## [Tâche demandée 1]
Dans l'article sur Kafr Qasim, remplacez « chauffeur de bus » par « conducteur d'autobus » au sein du passage qui s'ouvre sur les mots contenant « Ahlam est travailleuse » et se clôt sur « souvenirs d'octobre 2000. », puis recopiez ce passage.
## [Tâche demandée 2]
Poursuivez l'article sur les Arabes israéliens de Kafr Qasim à partir de sa dernière phrase.

## [Extrait retenu]
Les Arabes israéliens de Kafr Qasim, «entre le marteau et l'enclume»

  • Tout le monde à Kafr Qasim est Arabe israélien, descendant des Palestiniens restés sur leur terre à la création d'Israël et détenteurs de la nationalité israélienne
  • «On est pris entre le marteau et l'enclume, on n'est protégés d'aucun côté, ni des roquettes palestiniennes ni d'Israël qui ne nous traite pas comme de vrais citoyens et ne nous respecte pas»

KAFR QASIM: A Kafr Qasim, le silence règne, les rues sont désertées. Et les rares habitants visibles n'ont qu'un mot à la bouche: "la peur". Comme à chaque guerre entre Palestiniens et Israéliens, les Arabes israéliens sont pris entre deux feux.

"On a très très peur et on est très très inquiets car des choses qu'on n'imagine même pas pourraient arriver", assure à l'AFP Ahlam, 38 ans, qui témoigne sous pseudonyme.

Tout le monde à Kafr Qasim est Arabe israélien, descendant des Palestiniens restés sur leur terre à la création d'Israël et détenteurs de la nationalité israélienne.

"On est pris entre le marteau et l'enclume, on n'est protégés d'aucun côté, ni des roquettes palestiniennes ni d'Israël qui ne nous traite pas comme de vrais citoyens et ne nous respecte pas", poursuit Ahlam.

Dans cette ville de 26.000 âmes, à 20 kilomètres à l'est de Tel-Aviv, peu de magasins sont ouverts. Les familles sont à la maison, le regard vissé sur les images qui passent en boucle à la télévision de la guerre qui a éclaté samedi entre le Hamas palestinien, au pouvoir dans la bande de Gaza, et Israël.

«Comment m'identifier?»

Samedi, dans une offensive qui a surpris l'armée et le renseignement israéliens, le mouvement islamiste Hamas a tué plus de 1.200 Israéliens et étrangers, parfois dans leur maison. En rétorsion, Israël pilonne depuis  Gaza, où déjà plus de 1.300 Palestiniens ont été tués.

Ahlam est travailleuse sociale et veut aider sa communauté. Mais, dit-elle, "quand je quitte la maison, je m'inquiète pour mes enfants".

"On vit dans un Etat auquel on est liés par tout: l'éducation, la santé, le travail. Mais les Palestiniens sont notre peuple", résume-t-elle.

"Je ne sais pas comment m'identifier: un Juif peut s'exprimer comme il veut, moi, si je le fais, j'aurai une grosse campagne de harcèlement et les gens déformeront mes propos", assure-t-elle.

Wissam Ali, chauffeur de bus de 54 ans, n'a lui pas oublié les tristes souvenirs d'octobre 2000.

Les Territoires palestiniens occupés --la Cisjordanie et la bande de Gaza-- mais aussi Israël et Jérusalem étaient alors à feu et à sang, la seconde Intifada battant son plein. Et les Arabes israéliens avaient décidé de manifester en soutien aux Palestiniens.

## [Données extraites]

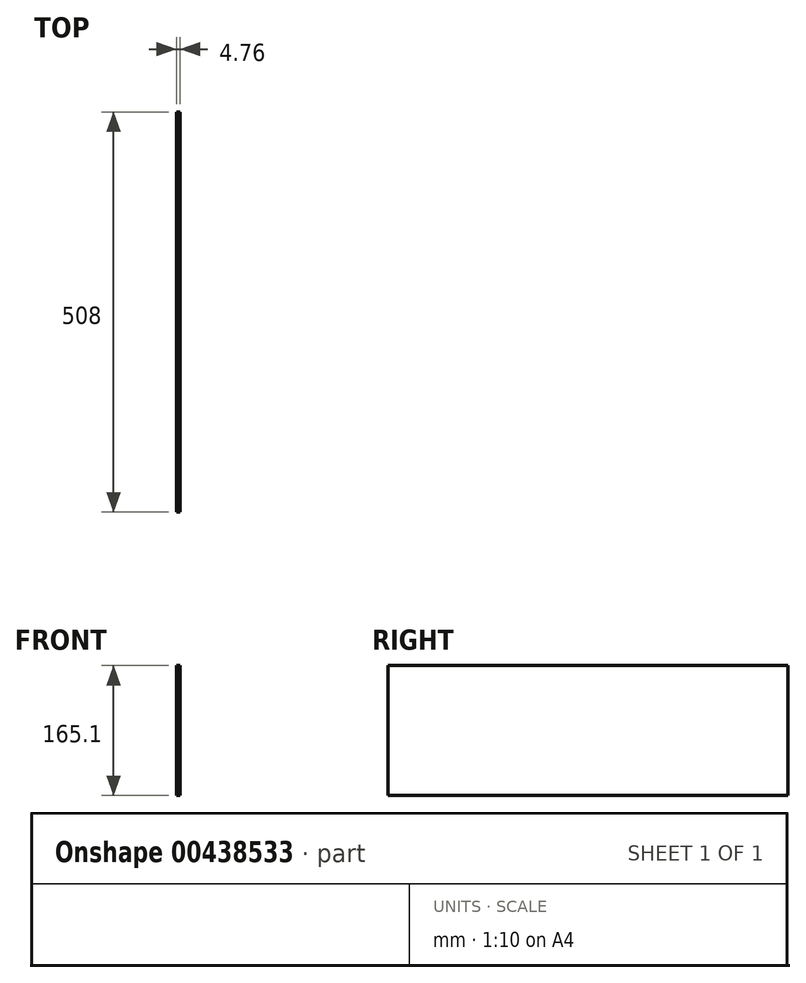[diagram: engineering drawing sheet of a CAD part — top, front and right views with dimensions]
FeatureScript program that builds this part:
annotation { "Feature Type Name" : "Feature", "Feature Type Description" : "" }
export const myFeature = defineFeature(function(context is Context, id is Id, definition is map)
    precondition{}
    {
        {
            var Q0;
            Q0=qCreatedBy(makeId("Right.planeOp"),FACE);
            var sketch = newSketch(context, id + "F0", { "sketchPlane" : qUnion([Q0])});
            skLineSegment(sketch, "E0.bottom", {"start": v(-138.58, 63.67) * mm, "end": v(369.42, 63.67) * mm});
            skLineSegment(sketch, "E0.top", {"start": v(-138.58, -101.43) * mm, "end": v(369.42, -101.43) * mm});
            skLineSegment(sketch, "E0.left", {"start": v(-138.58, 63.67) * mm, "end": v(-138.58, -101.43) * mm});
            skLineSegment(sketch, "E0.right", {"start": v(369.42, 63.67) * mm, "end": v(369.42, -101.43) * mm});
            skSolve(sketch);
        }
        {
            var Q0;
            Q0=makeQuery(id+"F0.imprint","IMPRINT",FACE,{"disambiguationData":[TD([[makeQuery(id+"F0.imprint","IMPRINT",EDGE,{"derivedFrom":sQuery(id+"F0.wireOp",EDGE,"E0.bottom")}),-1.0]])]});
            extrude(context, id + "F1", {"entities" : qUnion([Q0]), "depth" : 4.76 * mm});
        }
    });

## [Résultat produit 1]
Ahlam est travailleuse sociale et veut aider sa communauté. Mais, dit-elle, "quand je quitte la maison, je m'inquiète pour mes enfants".

"On vit dans un Etat auquel on est liés par tout: l'éducation, la santé, le travail. Mais les Palestiniens sont notre peuple", résume-t-elle.

"Je ne sais pas comment m'identifier: un Juif peut s'exprimer comme il veut, moi, si je le fais, j'aurai une grosse campagne de harcèlement et les gens déformeront mes propos", assure-t-elle.

Wissam Ali, conducteur d'autobus de 54 ans, n'a lui pas oublié les tristes souvenirs d'octobre 2000.

## [Résultat produit 2]
Treize d'entre eux ont été tués et les relations entre l'Etat et ses citoyens arabes - 21% de la population d'Israël - ont radicalement changé.

"L'Etat s'est retourné contre nous à l'époque, alors aujourd'hui, on ne veut plus se mêler de tout ça, on veut la paix pour tout le monde, on espère que ni les Arabes ni les Juifs ne souffriront", dit-il à l'AFP.

«Personne n'est venu»

L'histoire douloureuse de Kafr Qasim remonte bien plus loin encore.

La ville est tristement célèbre pour le "massacre de Kafr Qasim", lorsqu'en 1956, aux premières heures de la crise du Canal de Suez, des garde-frontières israéliens y ont abattu 49 civils.

Ils ont été reconnus coupables et condamnés mais la cicatrice est encore à vif.

Pour autant, après les tueries lancées samedi, sa municipalité a annoncé sur les réseaux sociaux et dans les médias que ses habitants accueilleraient, le temps de la guerre, des habitants, Arabes et Juifs, du sud d'Israël fuyant les tirs de roquettes du Hamas.

Saëd Issa a monté une équipe de secouristes au cas où ces bombardements toucheraient Kafr Qasim.

"On fait ça pour pouvoir aider les gens", dit-il à l'AFP, car "nous, les Arabes d'Israël, on vit à la marge pour l'Etat et on est toujours victimes d'incitations à la haine".

"Dès le premier jour" de guerre, poursuit-il, "on a appelé les gens du Sud, Juifs et Arabes, à venir chez nous, on a préparé nos maisons pour eux, sans distinction de religion, mais personne n'est venu".

D'abord, dit-il, parce que "l'Etat a prévu des chambres d'hôtel pour les déplacés juifs".

Et peut-être aussi parce que "dans la plupart des villes et villages arabes, il n'y a pas d'abris antiaériens, contrairement aux autres villes".

Malgré tout, "il y a eu beaucoup de réactions positives" et seuls "quelques extrémistes de droite ont mal réagi", se félicite-t-il.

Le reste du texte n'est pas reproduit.